Perifoveal hypoperfusion area in OCTA was shown within 3×3 mm image centered at fovea. It was evaluated conjunction with FA images. OCTA images with the use of (RETINAL FLOW MAP) were able to identify very clearly the perifoveal hypoperfusion that extends to involve both (SCP) and (DCP).

The perifoveal hypoperfusion areas were larger in the SS- OCTA (RETINAL FLOW MAP) images in the right eye rather than in the left eye, which corresponded to severe unexplained visual loss in the right eye Figure 2.

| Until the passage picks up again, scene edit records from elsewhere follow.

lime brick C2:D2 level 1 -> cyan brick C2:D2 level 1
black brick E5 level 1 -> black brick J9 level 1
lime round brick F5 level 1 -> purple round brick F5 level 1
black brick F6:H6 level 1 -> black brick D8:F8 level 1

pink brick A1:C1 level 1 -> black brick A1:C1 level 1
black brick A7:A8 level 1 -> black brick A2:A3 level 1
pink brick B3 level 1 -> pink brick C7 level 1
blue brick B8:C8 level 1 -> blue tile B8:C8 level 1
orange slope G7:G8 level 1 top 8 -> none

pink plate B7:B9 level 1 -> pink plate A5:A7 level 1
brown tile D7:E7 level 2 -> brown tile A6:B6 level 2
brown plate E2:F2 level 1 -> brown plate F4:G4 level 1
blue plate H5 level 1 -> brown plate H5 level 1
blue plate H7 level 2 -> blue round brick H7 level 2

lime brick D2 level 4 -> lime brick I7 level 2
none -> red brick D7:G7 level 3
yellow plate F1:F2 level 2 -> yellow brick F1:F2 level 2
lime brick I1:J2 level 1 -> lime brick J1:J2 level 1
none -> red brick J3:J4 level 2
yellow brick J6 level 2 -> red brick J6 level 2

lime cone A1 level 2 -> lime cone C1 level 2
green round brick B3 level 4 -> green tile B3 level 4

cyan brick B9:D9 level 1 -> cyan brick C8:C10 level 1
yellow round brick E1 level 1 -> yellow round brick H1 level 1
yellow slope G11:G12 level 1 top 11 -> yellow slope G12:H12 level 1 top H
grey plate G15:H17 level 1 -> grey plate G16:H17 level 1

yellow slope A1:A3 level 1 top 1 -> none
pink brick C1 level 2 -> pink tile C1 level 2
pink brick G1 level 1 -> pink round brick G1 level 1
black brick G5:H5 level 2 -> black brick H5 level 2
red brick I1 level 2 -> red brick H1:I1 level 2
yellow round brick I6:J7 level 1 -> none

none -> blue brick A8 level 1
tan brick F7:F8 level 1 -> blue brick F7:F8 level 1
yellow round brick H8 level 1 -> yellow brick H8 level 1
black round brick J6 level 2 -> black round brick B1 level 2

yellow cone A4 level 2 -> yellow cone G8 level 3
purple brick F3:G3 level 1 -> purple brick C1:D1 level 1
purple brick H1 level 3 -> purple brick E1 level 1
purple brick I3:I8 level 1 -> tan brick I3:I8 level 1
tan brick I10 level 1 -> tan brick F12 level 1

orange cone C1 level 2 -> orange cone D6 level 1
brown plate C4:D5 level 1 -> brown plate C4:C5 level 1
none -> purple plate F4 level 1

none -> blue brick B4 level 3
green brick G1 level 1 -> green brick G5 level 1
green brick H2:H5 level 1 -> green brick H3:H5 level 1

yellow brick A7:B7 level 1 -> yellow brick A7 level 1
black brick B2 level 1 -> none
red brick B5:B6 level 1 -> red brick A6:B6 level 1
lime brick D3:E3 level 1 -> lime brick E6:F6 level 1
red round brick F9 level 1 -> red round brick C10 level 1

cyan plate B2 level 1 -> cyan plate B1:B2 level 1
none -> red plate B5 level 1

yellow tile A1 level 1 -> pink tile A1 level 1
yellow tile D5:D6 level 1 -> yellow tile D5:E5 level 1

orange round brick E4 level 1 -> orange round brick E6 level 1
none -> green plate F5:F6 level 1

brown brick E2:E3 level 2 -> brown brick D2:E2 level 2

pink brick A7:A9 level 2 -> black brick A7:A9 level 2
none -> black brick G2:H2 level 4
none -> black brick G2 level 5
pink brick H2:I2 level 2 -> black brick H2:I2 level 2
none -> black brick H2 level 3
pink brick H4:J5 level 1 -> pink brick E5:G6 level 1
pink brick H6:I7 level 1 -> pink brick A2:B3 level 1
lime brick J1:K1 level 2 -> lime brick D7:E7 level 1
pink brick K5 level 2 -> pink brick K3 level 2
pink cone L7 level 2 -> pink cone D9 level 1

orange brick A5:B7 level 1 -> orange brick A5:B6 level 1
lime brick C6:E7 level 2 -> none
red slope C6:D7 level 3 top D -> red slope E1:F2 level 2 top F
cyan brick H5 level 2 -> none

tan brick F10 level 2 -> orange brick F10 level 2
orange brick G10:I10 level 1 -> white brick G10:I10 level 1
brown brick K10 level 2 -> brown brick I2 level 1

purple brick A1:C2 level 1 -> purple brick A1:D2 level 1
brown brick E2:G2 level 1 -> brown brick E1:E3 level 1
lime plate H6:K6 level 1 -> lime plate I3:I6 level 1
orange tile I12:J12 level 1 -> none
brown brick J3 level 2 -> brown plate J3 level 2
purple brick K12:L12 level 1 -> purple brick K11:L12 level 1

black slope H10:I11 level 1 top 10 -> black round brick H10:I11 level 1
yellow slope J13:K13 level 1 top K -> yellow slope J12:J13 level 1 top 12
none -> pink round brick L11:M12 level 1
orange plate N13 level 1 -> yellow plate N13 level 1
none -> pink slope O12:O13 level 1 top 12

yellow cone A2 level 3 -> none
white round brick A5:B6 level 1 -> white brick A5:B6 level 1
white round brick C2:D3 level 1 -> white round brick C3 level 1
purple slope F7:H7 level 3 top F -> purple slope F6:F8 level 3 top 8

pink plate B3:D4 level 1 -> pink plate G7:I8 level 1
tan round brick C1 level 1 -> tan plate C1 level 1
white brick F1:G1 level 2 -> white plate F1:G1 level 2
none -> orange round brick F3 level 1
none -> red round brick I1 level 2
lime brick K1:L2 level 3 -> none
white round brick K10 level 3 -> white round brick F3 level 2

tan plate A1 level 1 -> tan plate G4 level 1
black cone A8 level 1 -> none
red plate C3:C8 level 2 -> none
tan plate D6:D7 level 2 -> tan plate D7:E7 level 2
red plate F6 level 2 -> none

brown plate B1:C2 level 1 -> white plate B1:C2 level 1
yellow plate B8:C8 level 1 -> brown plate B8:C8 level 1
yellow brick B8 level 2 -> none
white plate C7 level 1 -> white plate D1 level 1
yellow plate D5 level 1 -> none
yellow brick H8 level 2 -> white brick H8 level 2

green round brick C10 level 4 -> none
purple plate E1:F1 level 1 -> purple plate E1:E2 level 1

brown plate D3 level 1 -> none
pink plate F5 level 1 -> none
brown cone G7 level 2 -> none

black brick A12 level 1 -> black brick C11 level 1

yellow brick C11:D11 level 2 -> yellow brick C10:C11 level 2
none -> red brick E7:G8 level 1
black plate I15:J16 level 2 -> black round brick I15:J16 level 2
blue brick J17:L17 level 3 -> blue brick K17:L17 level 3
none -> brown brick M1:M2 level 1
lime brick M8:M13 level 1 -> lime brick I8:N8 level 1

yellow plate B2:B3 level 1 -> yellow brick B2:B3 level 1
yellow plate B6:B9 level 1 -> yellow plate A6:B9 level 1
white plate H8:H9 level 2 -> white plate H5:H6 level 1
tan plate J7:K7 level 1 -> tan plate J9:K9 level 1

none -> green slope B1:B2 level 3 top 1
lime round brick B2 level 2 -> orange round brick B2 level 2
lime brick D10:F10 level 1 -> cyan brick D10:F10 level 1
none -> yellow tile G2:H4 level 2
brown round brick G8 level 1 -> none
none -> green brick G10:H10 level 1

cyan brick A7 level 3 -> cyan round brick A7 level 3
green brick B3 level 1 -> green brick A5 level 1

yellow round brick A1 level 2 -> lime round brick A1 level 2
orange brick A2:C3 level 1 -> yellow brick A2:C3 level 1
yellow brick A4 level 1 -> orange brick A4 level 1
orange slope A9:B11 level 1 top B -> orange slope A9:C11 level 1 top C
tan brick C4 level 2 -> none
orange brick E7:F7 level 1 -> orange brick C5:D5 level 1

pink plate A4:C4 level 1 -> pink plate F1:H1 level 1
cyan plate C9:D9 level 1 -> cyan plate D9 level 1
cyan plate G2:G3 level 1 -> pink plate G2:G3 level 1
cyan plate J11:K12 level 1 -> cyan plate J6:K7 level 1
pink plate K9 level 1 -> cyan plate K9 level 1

Since the retinal vasculitis is considered as a sight threatening complication, we decided to treat the patient with pulse s therapy of (1gm Methylprednisolone IV/day) for 3 days followed by oral prednisolone and azathioprine.

After 2 weeks of treatment, the patient reported a significant improvement in vision in both eyes. The BCVA improved from 0.1 to 0.7 in the right eye, and from 0.7 to 1.0 in the left eye.

The SS-OCTA in conjunction with (RETINAL FLOW MAP) images were showed a dramatic regression in perifoveal ischemic areas in both eyes with macular reperfusion Figure 3.

Retinal vasculitis is one of the consequences of many systemic inflammatory disorders like Bechet disease, sarcoidosis, SLE, TB---etc.

Retinal vasculitis is best diagnosed with fluorescein angiography (FA). FA can identify the inflammatory vascular changes associated with vasculitis like occlusion or leakage, however, FA has the limitation to detect DCP and could underestimate macular hypoperfusion due to perifoveal vasculitis.

Imaging with OCTA allows us to measure FAZ and hypoperfusion in both eyes without obscurations caused by fluorescein dye in addition to evaluation of (SCP and DCP). SS-OCTA Retinal flow map generates a color-coded map of relative blood flow in the macular area and can efficiently marking out ischemia in SCP & DCP.

In our case report, DCP ischemia was significantly larger than SCP that consistent with other studies (Khairallah., et al.) [4]. DCP ischemia were reported in the other retinal diseases like diabetic retinopathy and retinal vein occlusion [5].

After 2 weeks of treatment of our case with pulse and immunosuppressive therapy, a macular reperfusion was observed on SS-OCTA images in both SCP & DCP with improvement of vision in both eyes.

Swept source optical coherence tomography angiography (SS-OCTA) including Retinal Density Map modality, have leaded the way to diagnose, assess and follow up ischemia in Bechet’s perifoveal vasculitis, and gave the clue to sudden severe unexplained visual loss in such cases.